Все это было хорошо, но они часто ссорились, а за последнее время почти не бывало у них встреч без споров и раздражения. Они препирались из-за книг и из-за погоды, из-за того, кому грести и где ехать — в душном вагоне или на площадке, продуваемой сквозняком. Иногда он вздыхал, что второй такой спорщицы нет во всем свете. Правда, он тоже был не из покладистых, но после каждого спора становился задумчив и печален.

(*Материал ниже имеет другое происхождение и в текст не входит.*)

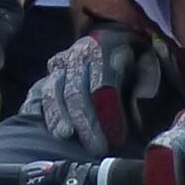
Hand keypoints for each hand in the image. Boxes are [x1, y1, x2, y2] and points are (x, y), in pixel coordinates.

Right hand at [29, 24, 168, 156]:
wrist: (111, 35)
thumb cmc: (132, 58)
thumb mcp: (148, 62)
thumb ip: (147, 80)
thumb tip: (139, 101)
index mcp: (104, 50)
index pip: (103, 84)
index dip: (109, 113)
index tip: (117, 138)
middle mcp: (77, 55)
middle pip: (76, 93)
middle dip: (85, 124)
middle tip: (97, 149)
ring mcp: (58, 64)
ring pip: (53, 93)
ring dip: (58, 118)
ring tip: (65, 138)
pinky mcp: (47, 75)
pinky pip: (37, 93)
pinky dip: (37, 110)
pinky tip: (43, 128)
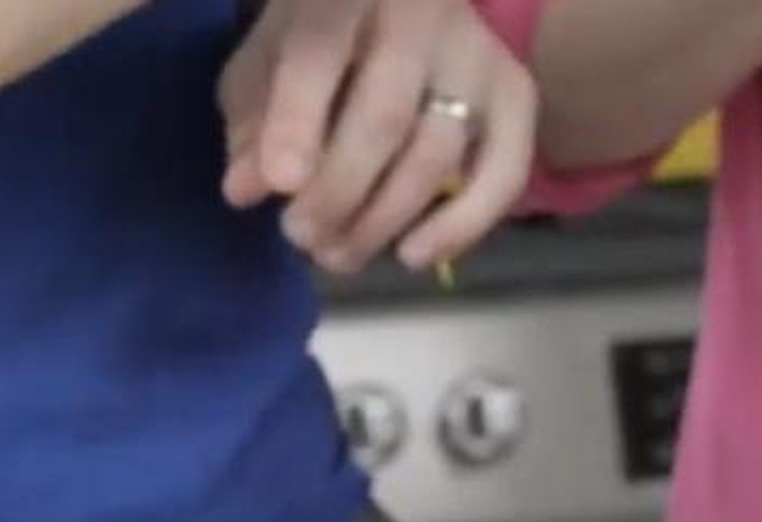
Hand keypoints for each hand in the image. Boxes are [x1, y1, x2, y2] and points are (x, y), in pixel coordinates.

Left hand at [218, 0, 536, 273]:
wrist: (404, 3)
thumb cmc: (322, 38)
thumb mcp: (268, 60)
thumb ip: (252, 119)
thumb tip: (246, 190)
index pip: (319, 51)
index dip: (297, 121)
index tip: (280, 185)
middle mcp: (422, 14)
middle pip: (384, 117)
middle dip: (338, 191)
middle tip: (300, 236)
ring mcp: (477, 56)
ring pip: (437, 154)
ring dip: (383, 219)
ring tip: (338, 256)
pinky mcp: (516, 96)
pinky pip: (504, 174)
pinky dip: (461, 226)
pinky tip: (413, 256)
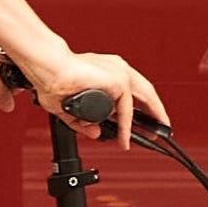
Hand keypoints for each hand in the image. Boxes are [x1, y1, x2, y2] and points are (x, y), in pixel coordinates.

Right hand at [21, 49, 169, 145]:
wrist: (46, 69)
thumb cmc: (52, 79)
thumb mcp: (71, 107)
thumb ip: (84, 121)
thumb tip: (96, 133)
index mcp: (106, 70)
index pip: (131, 89)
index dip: (139, 106)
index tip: (144, 120)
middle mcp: (115, 68)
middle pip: (145, 92)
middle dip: (155, 111)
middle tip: (160, 128)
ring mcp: (119, 72)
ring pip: (144, 97)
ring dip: (153, 116)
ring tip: (157, 133)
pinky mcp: (118, 80)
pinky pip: (127, 110)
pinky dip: (127, 126)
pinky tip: (125, 138)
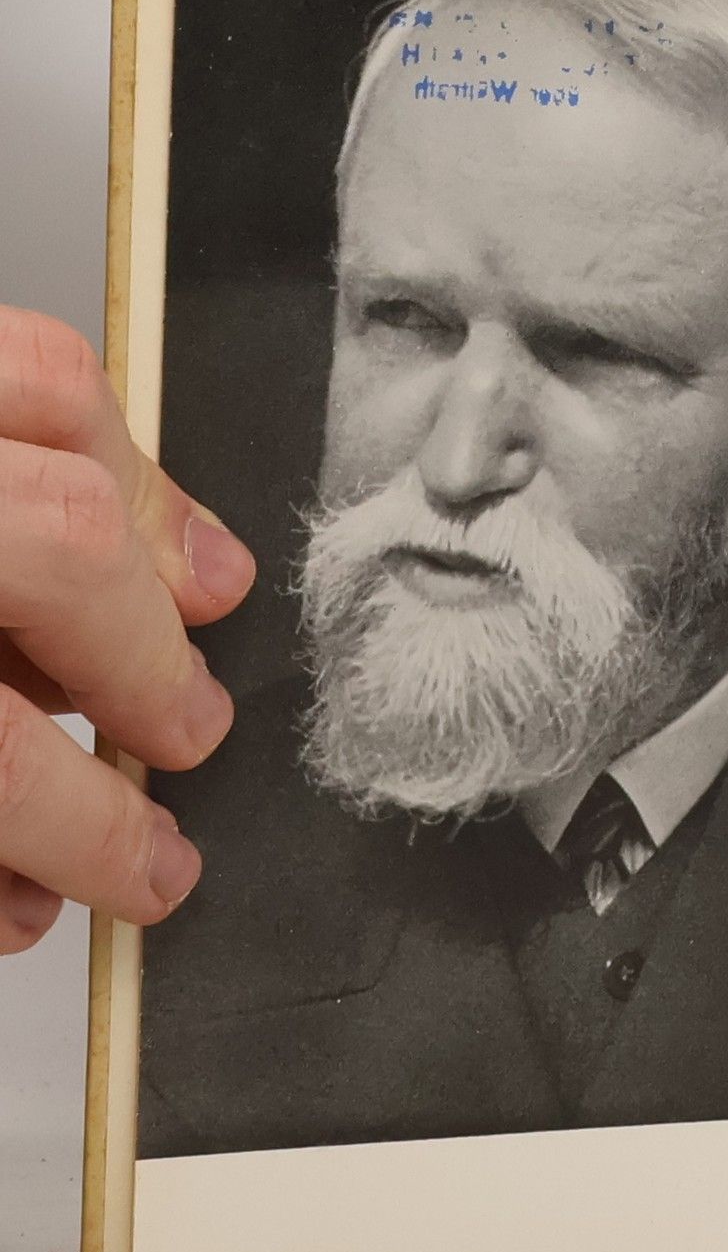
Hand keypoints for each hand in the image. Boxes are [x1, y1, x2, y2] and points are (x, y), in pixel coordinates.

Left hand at [0, 306, 255, 952]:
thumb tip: (25, 895)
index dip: (89, 835)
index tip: (140, 873)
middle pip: (64, 552)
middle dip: (151, 668)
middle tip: (176, 736)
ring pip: (57, 414)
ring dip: (148, 527)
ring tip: (182, 605)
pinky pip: (20, 356)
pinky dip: (92, 416)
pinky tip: (114, 483)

Спохватившись, она давала себе слово не раздражаться и затихала. Она не узнавала себя и жалела Аркадия. Но что было делать, если у нее все кипело внутри, если ей хотелось, чтобы он говорил как раз тогда, когда он молчал, если он брал ее под руку в то время, как ей это мешало, и забывал предложить ей руку тогда, когда нужно было. Ее злило, что в цехе он держался в стороне от нее, как посторонний, а потом злило, если он при всех подходил к ней. Она скучала без него и раздражалась в его присутствии. Ей казалось, что жизнь приговорила ее к Аркадию до того, как она сама его выбрала, и она всем существом сопротивлялась. Она была почти уверена, что в назначенный срок скажет «нет!», и в то же время пугалась мысли, что он уйдет.
А с недавних пор Аркадий сам отдалился от нее. Приходил он реже, и если они расставались во вторник, он заговаривал с нею не о завтрашнем вечере, а спрашивал, не пойдет ли она с ним в кино в субботу.